- [Texte fourni]:
◇ ◇ ◇ ◇ ◇ ◇ ◇

Le moulin à eau a été
l’instrument puissant d’une première ‘’révolution
industrielle’’ à partir du XIème siècle.
L’énergie hydraulique permettait de mécaniser certaines
activités et de multiplier les rendements. Gratuite, l’eau
des ruisseaux, des rivières et des fleuves, celle de la mer en
certains estuaires favorables (moulins à marées)
fournissaient aux moulins, grâce à leur roue à aubes
et à leurs engrenages, la force nécessaire pour animer
des meules broyeuses, des meules à aiguiser, des presses ou des
marteaux-pilons ''de première génération’’.
Il pouvait s’en créer partout dès qu’étaient
réunis les financements indispensables. Dans les campagnes (moulins
banaux des châteaux ou de monastères) et dans les villes
(moulins du chapitre des chanoines ou de toute autre ‘’puissance’’)
où ils pouvaient être installés à l’intérieur
ou à l’extérieur de l’enceinte, certains étant
même fortifiés, comme à Périgueux ou à
Barbaste (Lot et Garonne). Les moulins étaient souvent associés
aux ponts, par ailleurs volontiers porteurs de maisons fort recherchées.

◇ ◇ ◇ ◇ ◇ ◇ ◇

- [Consigne 1]:
Renvoyez, sans rien y changer, le passage du texte sur les moulins à eau compris entre « fournissaient aux moulins, grâce » et « maisons fort recherchées. », ces deux bornes incluses.
- [Consigne 2]:
Écrivez la suite du texte sur les moulins à eau en reprenant juste après sa dernière phrase.
Les items placés ensuite sont un matériau distinct du texte sur les moulins à eau.

◇ ◇ ◇ ◇ ◇ ◇ ◇

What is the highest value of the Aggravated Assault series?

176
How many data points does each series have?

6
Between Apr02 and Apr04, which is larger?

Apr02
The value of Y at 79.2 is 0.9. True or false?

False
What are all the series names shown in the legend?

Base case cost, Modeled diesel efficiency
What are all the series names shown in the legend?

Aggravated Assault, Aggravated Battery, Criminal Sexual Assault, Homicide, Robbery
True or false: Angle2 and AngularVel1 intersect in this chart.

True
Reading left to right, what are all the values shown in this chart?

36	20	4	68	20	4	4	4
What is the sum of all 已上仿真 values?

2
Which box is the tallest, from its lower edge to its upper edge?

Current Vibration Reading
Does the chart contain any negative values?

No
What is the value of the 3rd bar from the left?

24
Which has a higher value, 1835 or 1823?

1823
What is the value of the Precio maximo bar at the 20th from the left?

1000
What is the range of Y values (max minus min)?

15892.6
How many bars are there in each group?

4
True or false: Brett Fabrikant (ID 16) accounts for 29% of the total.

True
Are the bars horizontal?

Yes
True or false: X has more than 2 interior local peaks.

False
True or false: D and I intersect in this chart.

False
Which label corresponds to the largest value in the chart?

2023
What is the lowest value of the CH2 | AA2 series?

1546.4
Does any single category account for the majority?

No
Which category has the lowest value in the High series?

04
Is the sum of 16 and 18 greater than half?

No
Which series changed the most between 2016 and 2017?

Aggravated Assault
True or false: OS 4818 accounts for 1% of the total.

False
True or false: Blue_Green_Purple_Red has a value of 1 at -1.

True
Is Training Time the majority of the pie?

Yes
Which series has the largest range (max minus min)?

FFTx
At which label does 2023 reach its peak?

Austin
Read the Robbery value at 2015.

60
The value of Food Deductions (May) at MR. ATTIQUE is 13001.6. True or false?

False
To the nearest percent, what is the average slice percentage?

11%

◇ ◇ ◇ ◇ ◇ ◇ ◇

- [Résultat 1]:
fournissaient aux moulins, grâce à leur roue à aubes
et à leurs engrenages, la force nécessaire pour animer
des meules broyeuses, des meules à aiguiser, des presses ou des
marteaux-pilons ''de première génération’’.
Il pouvait s’en créer partout dès qu’étaient
réunis les financements indispensables. Dans les campagnes (moulins
banaux des châteaux ou de monastères) et dans les villes
(moulins du chapitre des chanoines ou de toute autre ‘’puissance’’)
où ils pouvaient être installés à l’intérieur
ou à l’extérieur de l’enceinte, certains étant
même fortifiés, comme à Périgueux ou à
Barbaste (Lot et Garonne). Les moulins étaient souvent associés
aux ponts, par ailleurs volontiers porteurs de maisons fort recherchées.

- [Résultat 2]:
C’était le cas de Paris, où les moulins
- bateaux étaient enchaînés aux piles des
ponts. Ces petites ‘’usines’’ avaient toutes
sortes de fonctions. Grâce au moulin à farine,
on écrasait le grain – froment, épeautre, seigle
ou méteil (blé et seigle semés et récoltés
ensemble) – dont on ferait le pain.
Grâce au moulin à bière –
attesté à Montreuil sur Mer dès 1042 et à
Evreux dès 1088 -, on broyait l’orge pour obtenir le brai,
qui, additionné d’eau, fermentait, donnant la bière.
Le moulin à foulon, lui, avait de nombreux usages.
On y pressait, foulait la laine (comme en Dauphiné au milieu
du XIème siècle ou en Normandie vers 1086), le feutre,
le drap de laine, principales production urbaine (on parlait alors de
moulins drapiers), ou encore les cuirs tannés afin de les assouplir.
Mais le moulin à eau avait d’autres emplois moins connus.
Le chapitre de la cathédrale d’Amiens possédait,
dès 1085, un moulin à battre le fer et
la ville de Beauvais un moulin à aiguiser, attesté
en 1095.
A la fin du XIIème siècle arrivèrent les moulins
à vent, moins puissants et surtout moins réguliers,
surtout utilisés en meunerie et en Hollande,
plus tard, pour pomper l’eau des polders.
N’oublions pas, dès la fin du XVème siècle,
mais surtout au XVIème, ces moulins à papier
qui déchiquetaient très finement les tissus de lin pour
fournir à l’imprimerie naissante le papier de la réussite.